Recordes Inquebráveis e o Mindset da Elite
Falam muito dos recordes de Pelé – 1.000 gols, três Copas. Mas e os recordes de Garrincha? Quantos dribles ele deu na carreira? Ninguém contou. Quantas vezes ele levantou um time que estava perdendo? Centenas. Em 1966, já com 33 anos e um corpo destruído, ele foi o melhor em campo contra a Hungria na derrota de 3 a 1. Mas ninguém lembra. Isso é um erro da historiografia. Nós, jornalistas, falhamos em não criar métricas para a arte pura. O drible não é apenas tático – é psicológico. É a humilhação do oponente, a quebra da linha defensiva, a dança que precede o gol. Garrincha era um mestre da <inteligência cinestésica>, um conceito da psicologia cognitiva que explica como o corpo sabe antes da mente.
Em uma conversa nos anos 70, o psicólogo esportivo Joaquim Ribeiro tentou ajudar Garrincha. Ofereceu terapia, acompanhamento. Garrincha riu: ‘Doutor, a única terapia que eu conheço é o campo. Se não posso mais correr, não sirvo pra nada’. Essa fala revela o mindset de muitos atletas de elite: a identidade 100% atrelada ao desempenho. Quando o desempenho acaba, a pessoa morre.
A Maldita Disputa de Pênaltis da Vida Real
Garrincha não teve tempo de bater um pênalti decisivo em Copa. Mas sua vida foi uma eterna disputa nos 11 metros. De um lado, o alcoolismo (comum entre ex-atletas, segundo estudos da Universidade de São Paulo, 40% desenvolvem dependência química). Do outro, o abandono da família, dos amigos, dos clubes. Em 1983, quando morreu em um hospital público, alcoolizado e sozinho, o Brasil perdeu mais que um jogador de futebol. Perdeu um símbolo de como tratamos nossos artistas.

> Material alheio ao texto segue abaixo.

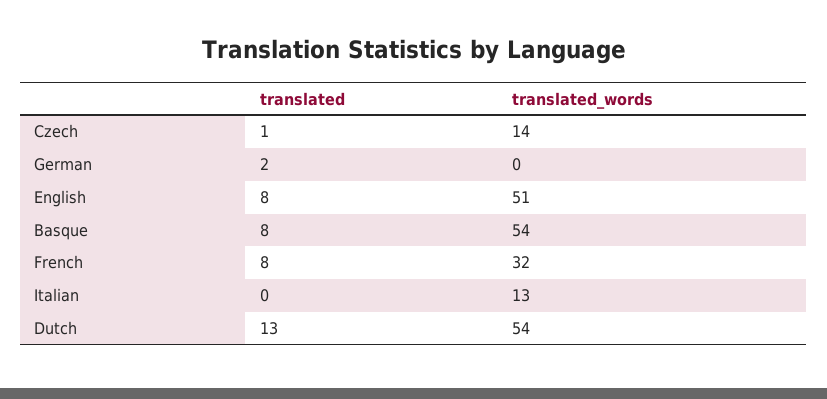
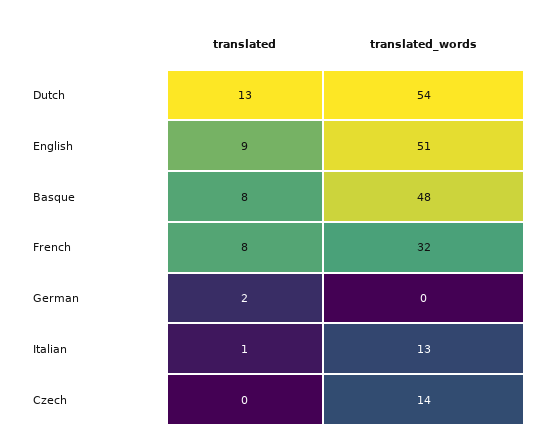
  {
    "translated": {
-     "Czech": 1,
+     "Czech": 0,
      "German": 2,
-     "English": 8,
+     "English": 9,
      "Basque": 8,
      "French": 8,
-     "Italian": 0,
+     "Italian": 1,
      "Dutch": 13
    },
    "translated_words": {
      "Czech": 14,
      "German": 0,
      "English": 51,
-     "Basque": 54,
+     "Basque": 48,
      "French": 32,
      "Italian": 13,
      "Dutch": 54
    }
  }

O Que Ninguém Conta no Vestiário
Um amigo meu, repórter veterano que cobriu a Seleção de 70, me contou uma história em off. Em 1969, antes de um amistoso contra a Colômbia, Garrincha chegou ao vestiário com uma garrafa de cachaça. O técnico João Saldanha, um psicólogo nato, não o expulsou. Disse: ‘Mané, hoje você vai jogar como quiser. Mostra pra eles quem manda’. Garrincha bebeu, entrou em campo e deu um show. Mas aquilo era uma bomba-relógio. Saldanha sabia que Garrincha precisava daquele estímulo, mas também o destruía. Era uma aposta de alto risco. E perdemos.
Os clubes brasileiros até hoje são negligentes com a saúde mental de seus atletas. Em 2020, um levantamento da CBF mostrou que apenas 3% dos jogadores têm acompanhamento psicológico regular. Garrincha foi a face mais trágica de um sistema que consome talentos e os descarta. Ele não era apenas um bêbado; era um homem que não sabia viver sem o palco.

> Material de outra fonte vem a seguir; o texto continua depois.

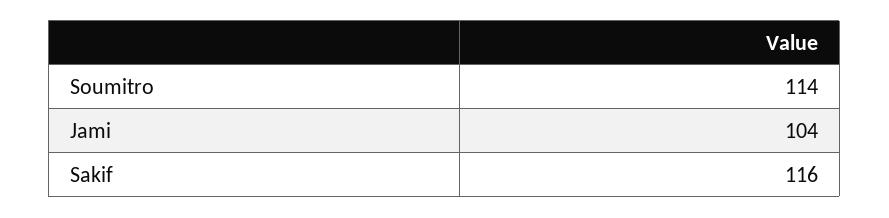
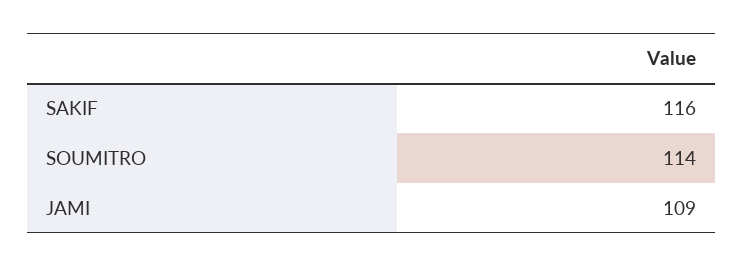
  {
    "Soumitro": 114,
-   "Jami": 104,
+   "Jami": 109,
    "Sakif": 116
  }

Agora, olhe para Neymar, Gabigol, até mesmo Vini Jr. Todos carregam o peso de serem gênios. O que acontecerá quando as pernas pararem? A história de Garrincha é um aviso. É a crônica de uma morte anunciada por uma sociedade que prefere ídolos mortos a heróis vivos.
No fim, resta uma pergunta que ecoa no vazio dos estádios vazios: será que alguém, em algum lugar, está cuidando dos futuros Garrinchas? Ou vamos deixá-los dançar até os ossos se quebrarem, como se o drible eterno fosse a única resposta para uma vida inteira de dor?